PASSAGE SHOWN: Begin

While this is great and all, I am wondering what the estimated time frame is for something like this to actually be implemented. For example, if a high-speed provider (Comcast or whoever) wanted to implement this upgrade, would they need to go into each area and install new "waveguides"? Are these buried and/or numerous? I just know that if this would take going into each neighborhood and digging up lines, even with a huge speed boost and cheap "waveguide" cost (no idea what that actually is hah), they have very little incentive to get it done (see Oligopoly).

If anyone knows what this sort of upgrade requires, please fill us in...assuming it was ready to go today of course




RE: Time frame/Cost?
By Alpha4 on 2/4/2009 12:07:30 PM , Rating: 5
quote:
While this is great and all, I am wondering what the estimated time frame is for something like this to actually be implemented.
As with all things reported on Dailytech, this technology won't roll out until:
a) 15 years from now
b) when it's obsolete
c) when you've forgotten all about it

Take your pick! ;)


RE: Time frame/Cost?
By SandmanWN on 2/4/2009 1:54:14 PM , Rating: 2
yeah and this tech is also dependent on other things such as the switch fabric on the core router being able to handle that much data throughput between 50-60 cards.

I think the main benefit is power. Our current core router takes 40 OC192 blades to reach its peak of 5.4 Terabytes with a power usage of over 9000 Watts. Doing that with 6 cards and a chassis 1/4 the size would be incredible for our Co-Lo energy bills.

Although given a single core setup now is a multi-million dollar deal on top a yearly million dollar contract for upkeep, I can imagine this is going to be a huge investment that dwarfs current costs. I suppose its a good thing its probably years out from deployment given the current financial atmosphere.

PASSAGE SHOWN: End

- _REQUIREMENT 1_
Answer these questions using the comment thread:
(a) Which high-speed provider does the opening comment name as an example?
(b) Who posted the reply that offers three choices for when the technology will roll out?
(c) How many OC192 blades does SandmanWN's current core router need to reach its peak?
The comment thread and the records have no connection to each other.

DATA LISTING: Begin

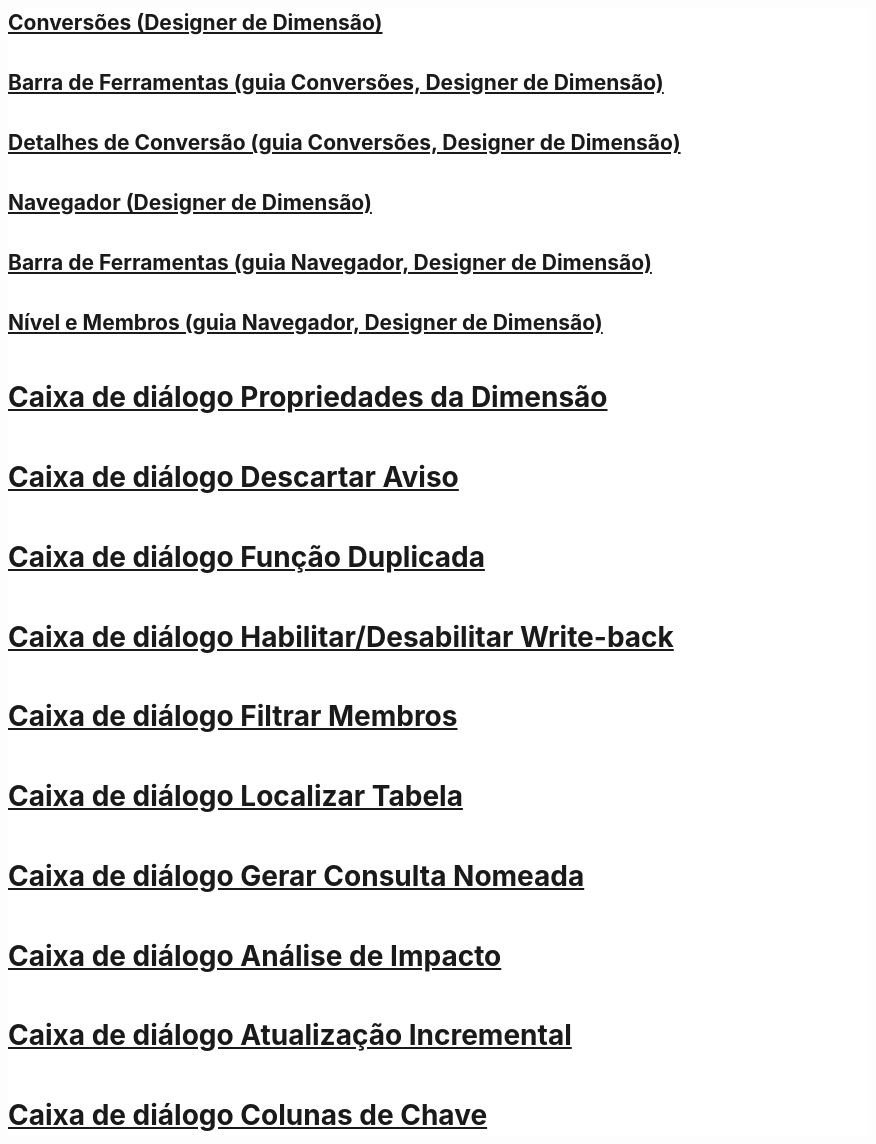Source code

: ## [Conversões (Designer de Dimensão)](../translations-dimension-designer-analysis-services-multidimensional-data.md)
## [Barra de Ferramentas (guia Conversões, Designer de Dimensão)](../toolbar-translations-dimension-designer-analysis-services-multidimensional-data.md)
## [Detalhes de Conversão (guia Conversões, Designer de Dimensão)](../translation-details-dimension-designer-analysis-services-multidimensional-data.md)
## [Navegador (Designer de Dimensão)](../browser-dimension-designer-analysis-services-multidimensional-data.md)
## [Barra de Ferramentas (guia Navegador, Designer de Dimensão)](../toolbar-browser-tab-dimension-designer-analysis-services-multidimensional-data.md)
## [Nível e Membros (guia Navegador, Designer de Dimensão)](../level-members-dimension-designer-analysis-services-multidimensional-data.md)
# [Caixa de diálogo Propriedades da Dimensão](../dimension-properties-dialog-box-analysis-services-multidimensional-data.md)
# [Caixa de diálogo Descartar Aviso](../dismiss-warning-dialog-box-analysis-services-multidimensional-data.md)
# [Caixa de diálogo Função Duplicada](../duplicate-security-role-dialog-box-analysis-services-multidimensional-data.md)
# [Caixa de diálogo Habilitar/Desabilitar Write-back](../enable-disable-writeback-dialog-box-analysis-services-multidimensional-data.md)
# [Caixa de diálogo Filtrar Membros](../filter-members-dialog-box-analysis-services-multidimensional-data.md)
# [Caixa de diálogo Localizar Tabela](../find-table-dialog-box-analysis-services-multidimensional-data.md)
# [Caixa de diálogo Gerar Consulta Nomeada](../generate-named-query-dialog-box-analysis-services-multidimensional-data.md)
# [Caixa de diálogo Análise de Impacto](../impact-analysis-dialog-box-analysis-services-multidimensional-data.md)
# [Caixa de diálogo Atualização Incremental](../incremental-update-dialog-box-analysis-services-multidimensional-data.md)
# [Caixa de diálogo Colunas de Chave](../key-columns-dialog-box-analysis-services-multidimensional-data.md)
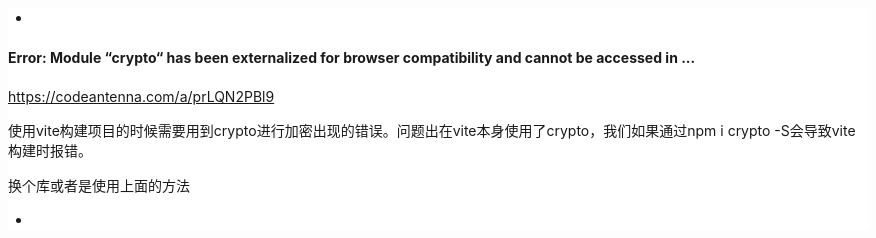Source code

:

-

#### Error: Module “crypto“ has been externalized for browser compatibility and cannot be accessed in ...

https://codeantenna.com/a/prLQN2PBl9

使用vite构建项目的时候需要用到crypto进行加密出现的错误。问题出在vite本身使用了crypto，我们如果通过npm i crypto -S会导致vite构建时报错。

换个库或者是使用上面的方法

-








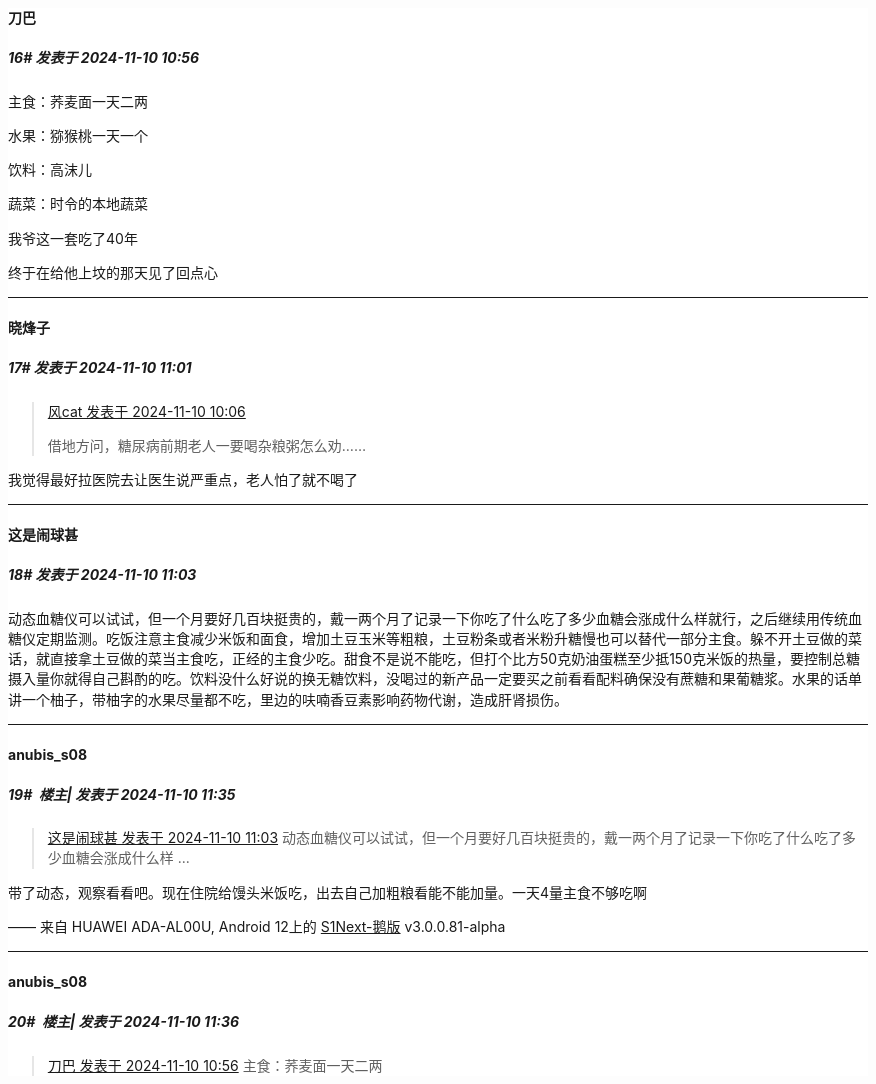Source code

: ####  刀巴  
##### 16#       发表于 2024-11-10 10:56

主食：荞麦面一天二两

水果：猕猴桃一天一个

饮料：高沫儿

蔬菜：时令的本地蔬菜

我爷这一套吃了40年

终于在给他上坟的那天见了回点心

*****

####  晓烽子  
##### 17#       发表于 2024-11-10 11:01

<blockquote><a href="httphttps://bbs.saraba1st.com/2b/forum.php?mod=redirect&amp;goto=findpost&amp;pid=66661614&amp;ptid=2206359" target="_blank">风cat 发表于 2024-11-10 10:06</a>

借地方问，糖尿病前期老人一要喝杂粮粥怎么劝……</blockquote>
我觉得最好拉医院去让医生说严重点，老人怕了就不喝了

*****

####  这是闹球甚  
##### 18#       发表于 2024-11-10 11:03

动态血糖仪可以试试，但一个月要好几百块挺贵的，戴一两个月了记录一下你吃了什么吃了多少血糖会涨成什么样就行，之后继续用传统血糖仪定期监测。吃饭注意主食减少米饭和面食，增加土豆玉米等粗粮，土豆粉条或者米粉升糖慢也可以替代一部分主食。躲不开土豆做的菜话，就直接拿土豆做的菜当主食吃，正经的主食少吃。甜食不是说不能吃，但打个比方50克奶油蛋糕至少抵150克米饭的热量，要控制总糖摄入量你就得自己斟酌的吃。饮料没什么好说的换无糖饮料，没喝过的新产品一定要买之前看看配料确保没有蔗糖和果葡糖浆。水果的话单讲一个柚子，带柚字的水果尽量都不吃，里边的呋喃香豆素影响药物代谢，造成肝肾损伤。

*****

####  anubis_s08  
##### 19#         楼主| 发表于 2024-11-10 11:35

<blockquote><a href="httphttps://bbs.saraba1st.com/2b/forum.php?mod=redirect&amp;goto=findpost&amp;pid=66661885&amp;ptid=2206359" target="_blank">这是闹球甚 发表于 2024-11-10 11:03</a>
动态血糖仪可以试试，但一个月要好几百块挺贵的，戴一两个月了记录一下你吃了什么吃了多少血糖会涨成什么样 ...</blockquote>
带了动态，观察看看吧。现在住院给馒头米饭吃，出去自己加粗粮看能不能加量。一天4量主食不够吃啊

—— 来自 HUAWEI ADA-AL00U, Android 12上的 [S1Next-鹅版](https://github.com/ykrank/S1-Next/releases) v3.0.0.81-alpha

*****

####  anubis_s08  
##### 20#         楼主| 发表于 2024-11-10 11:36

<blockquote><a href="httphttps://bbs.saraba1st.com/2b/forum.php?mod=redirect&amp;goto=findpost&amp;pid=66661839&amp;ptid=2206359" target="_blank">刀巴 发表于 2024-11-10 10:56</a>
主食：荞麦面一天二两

DATA LISTING: End

- _REQUIREMENT 2_
Reproduce the lines of the records starting at the line that contains "终于在给他上坟的那天见了回点心" and ending at the line that contains "发表于 2024-11-10 10:06</a>".

- _RESPONSE BOX 1_
(a) Comcast
(b) Alpha4
(c) 40

- _RESPONSE BOX 2_
终于在给他上坟的那天见了回点心

*****

####  晓烽子  
##### 17#       发表于 2024-11-10 11:01

<blockquote><a href="httphttps://bbs.saraba1st.com/2b/forum.php?mod=redirect&amp;goto=findpost&amp;pid=66661614&amp;ptid=2206359" target="_blank">风cat 发表于 2024-11-10 10:06</a>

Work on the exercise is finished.